Oggi in Italia si contano oltre 5 milioni di persone con diabete, 9,6 milioni con malattie cardiovascolari e 2 milioni con insufficienza renale cronica: in gran parte le stesse persone, in condizioni di multi-cronicità. Un gruppo di pazienti che assorbe oltre il 60% della spesa sanitaria cronica e genera il 70% dei ricoveri ospedalieri. Una loro gestione più integrata e un approccio terapeutico multifattoriale che superi il modello assistenziale tradizionale basato su specialità separate – responsabile di ritardi diagnostici, duplicazioni di esami e discontinuità terapeutiche – si configura come una delle sfide più urgenti della medicina moderna. Questi i temi al centro della sessione congiunta tra Associazione Medici Diabetologi (AMD) e European Society of Cardiology (ESC), durante la seconda giornata di lavori del 25esimo congresso nazionale AMD, in corso a Bologna.

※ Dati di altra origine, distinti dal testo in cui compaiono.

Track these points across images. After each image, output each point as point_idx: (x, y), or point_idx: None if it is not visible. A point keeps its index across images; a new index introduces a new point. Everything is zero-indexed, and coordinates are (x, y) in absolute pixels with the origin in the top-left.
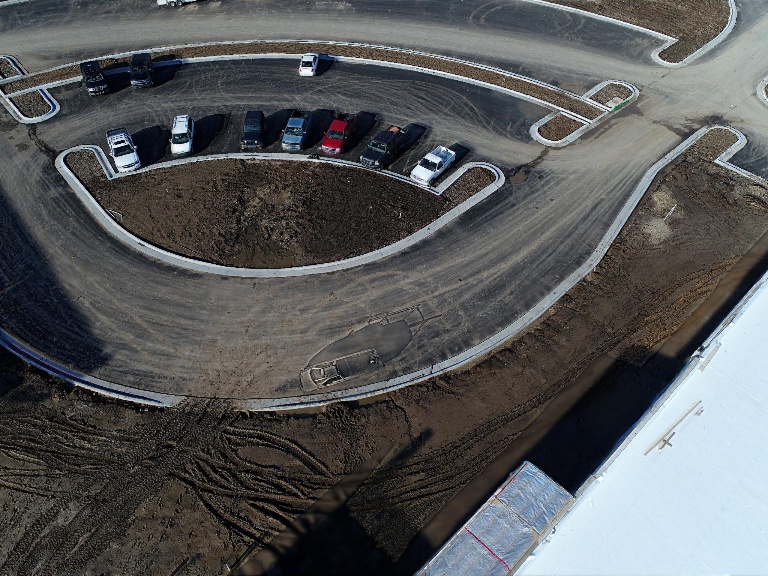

Cardiologi e diabetologi devono lavorare fianco a fianco
“La necessità di una collaborazione che superi i confini tra le specialità è ormai ineludibile”, dichiara Francesco Cosentino, professore ordinario di Cardiologia al Karolinska Institute di Stoccolma e membro del board della Società Europea di Cardiologia. “Cardiologi e diabetologi devono lavorare fianco a fianco per ottimizzare i percorsi diagnostico-terapeutici, adottare una medicina personalizzata e sfruttare appieno le nuove terapie che proteggono insieme cuore, rene e metabolismo. Sappiamo oggi che i farmaci nati per il diabete, come gli agonisti del GLP-1 e gli SGLT2 inibitori, hanno effetti straordinari – continua – sulla prevenzione cardiovascolare e renale ma sono ancora sottoutilizzati. Serve un grande sforzo educativo per portarli nella pratica clinica di tutti i giorni”.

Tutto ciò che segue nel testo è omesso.